Total correlation (TC) is a fundamental concept in information theory that measures statistical dependency among multiple random variables. Recently, TC has shown noticeable effectiveness as a regularizer in many learning tasks, where the correlation among multiple latent embeddings requires to be jointly minimized or maximized. However, calculating precise TC values is challenging, especially when the closed-form distributions of embedding variables are unknown. In this paper, we introduce a unified framework to estimate total correlation values with sample-based mutual information (MI) estimators. More specifically, we discover a relation between TC and MI and propose two types of calculation paths (tree-like and line-like) to decompose TC into MI terms. With each MI term being bounded, the TC values can be successfully estimated. Further, we provide theoretical analyses concerning the statistical consistency of the proposed TC estimators. Experiments are presented on both synthetic and real-world scenarios, where our estimators demonstrate effectiveness in all TC estimation, minimization, and maximization tasks. The code is available at https://github.com/Linear95/TC-estimation.

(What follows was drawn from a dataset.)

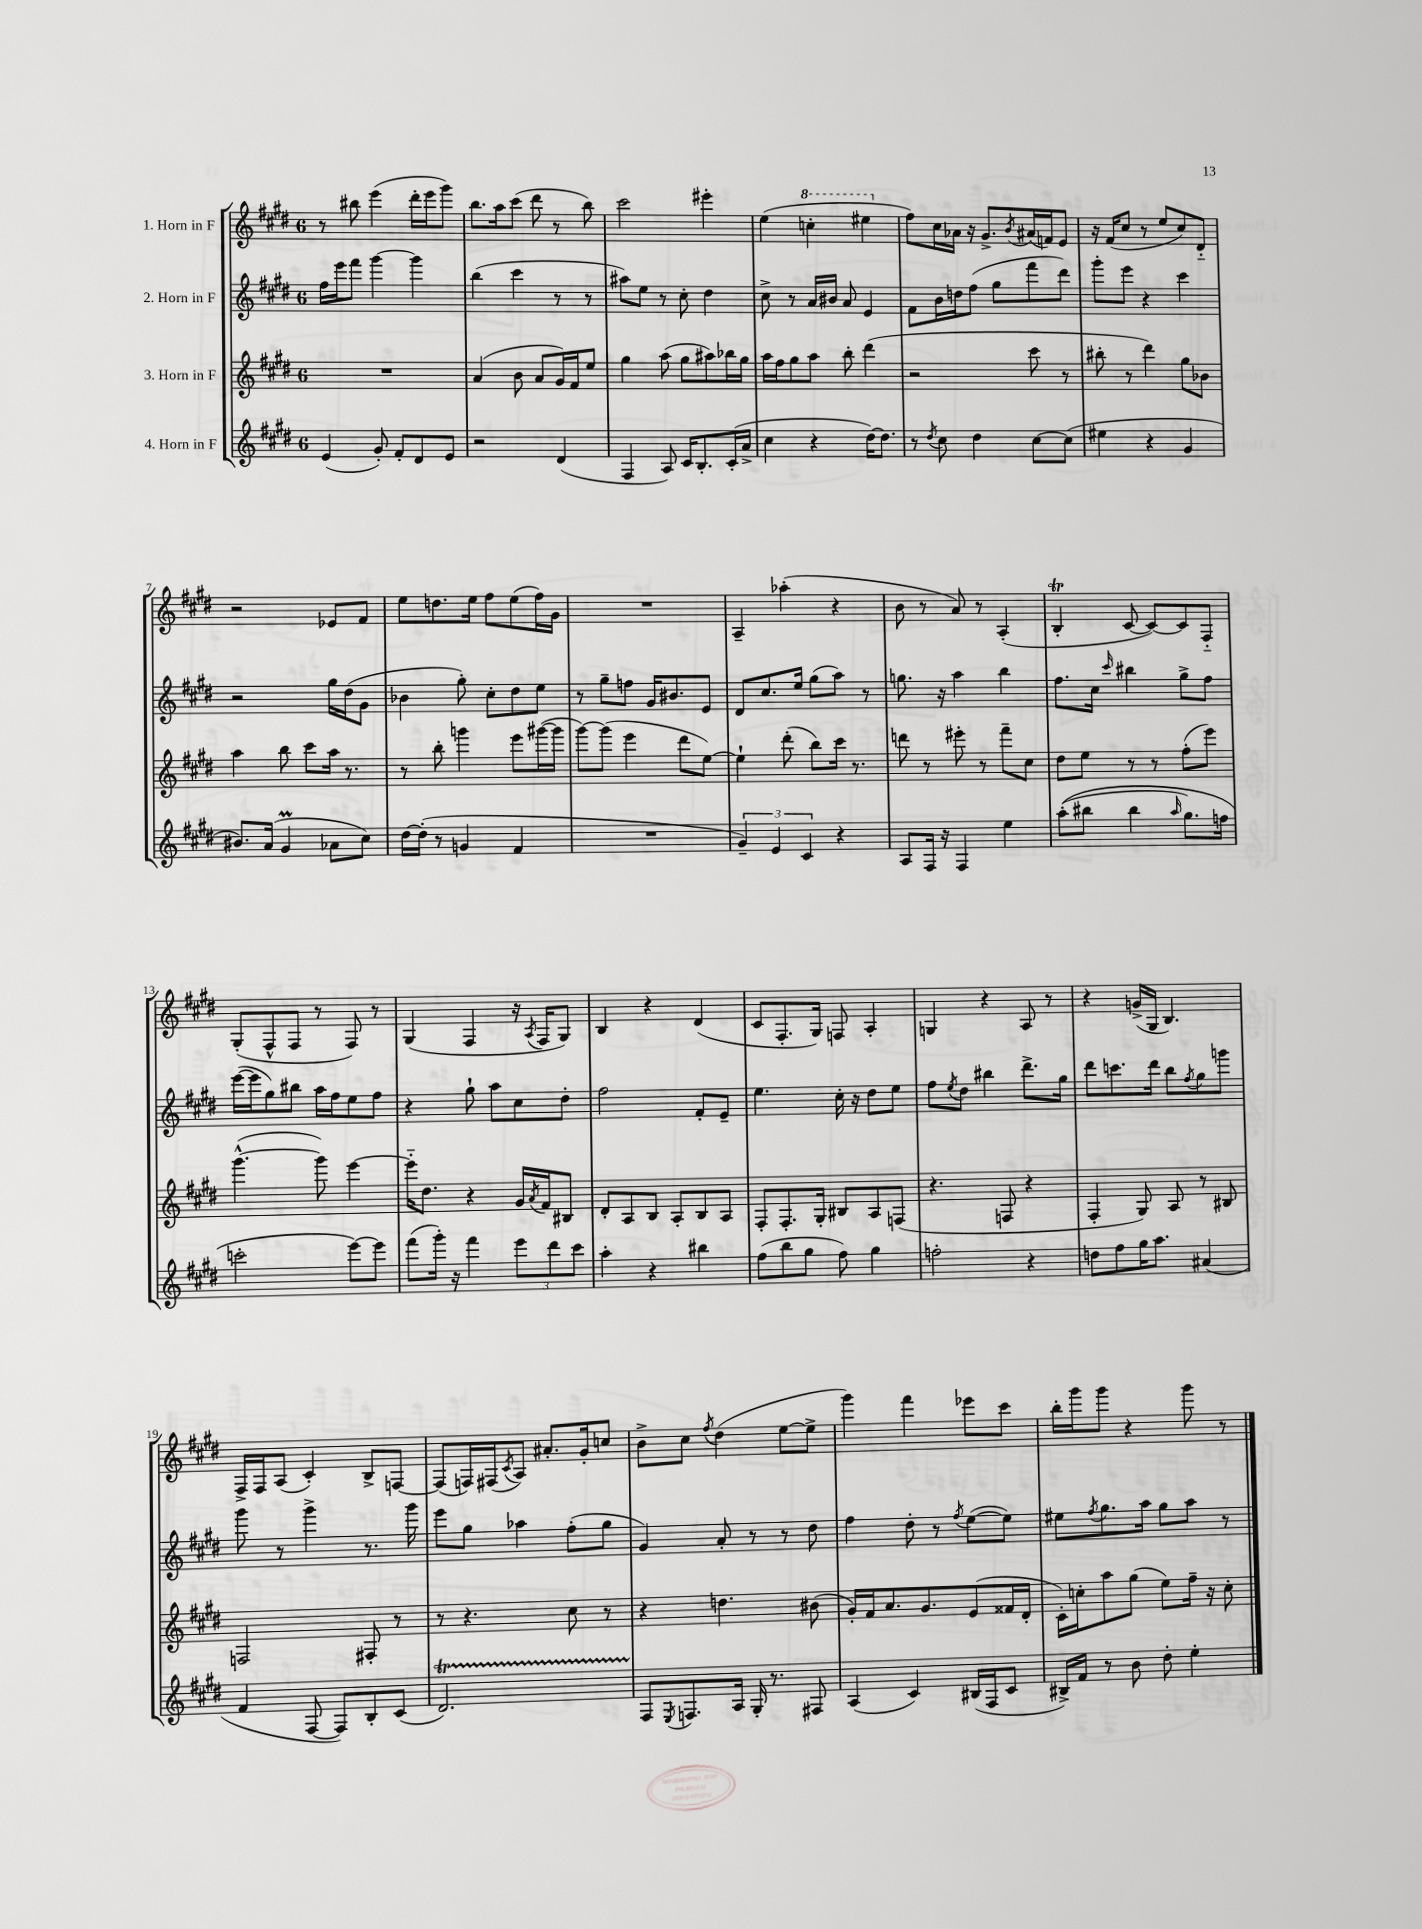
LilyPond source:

翻译：总相关性（TC）是信息论中衡量多个随机变量间统计依赖性的基本概念。近年来，TC作为正则化项在诸多学习任务中展现出显著效果，其中多组潜在嵌入间的相关性需要被联合最小化或最大化。然而，精确计算TC值颇具挑战性，尤其是在嵌入变量的闭式分布未知的情况下。本文提出统一框架，通过基于样本的互信息（MI）估计器估算总相关性数值。具体而言，我们发现了TC与MI之间的关联，并提出了两种计算路径（树状路径与线状路径），将TC分解为多个MI项。通过约束每个MI项，TC值可被成功估计。此外，我们针对所提TC估计器的统计一致性给出了理论分析。在合成数据与真实场景中的实验表明，我们的估计器在TC估算、最小化及最大化任务中均展现出有效性。代码开源在 https://github.com/Linear95/TC-estimation。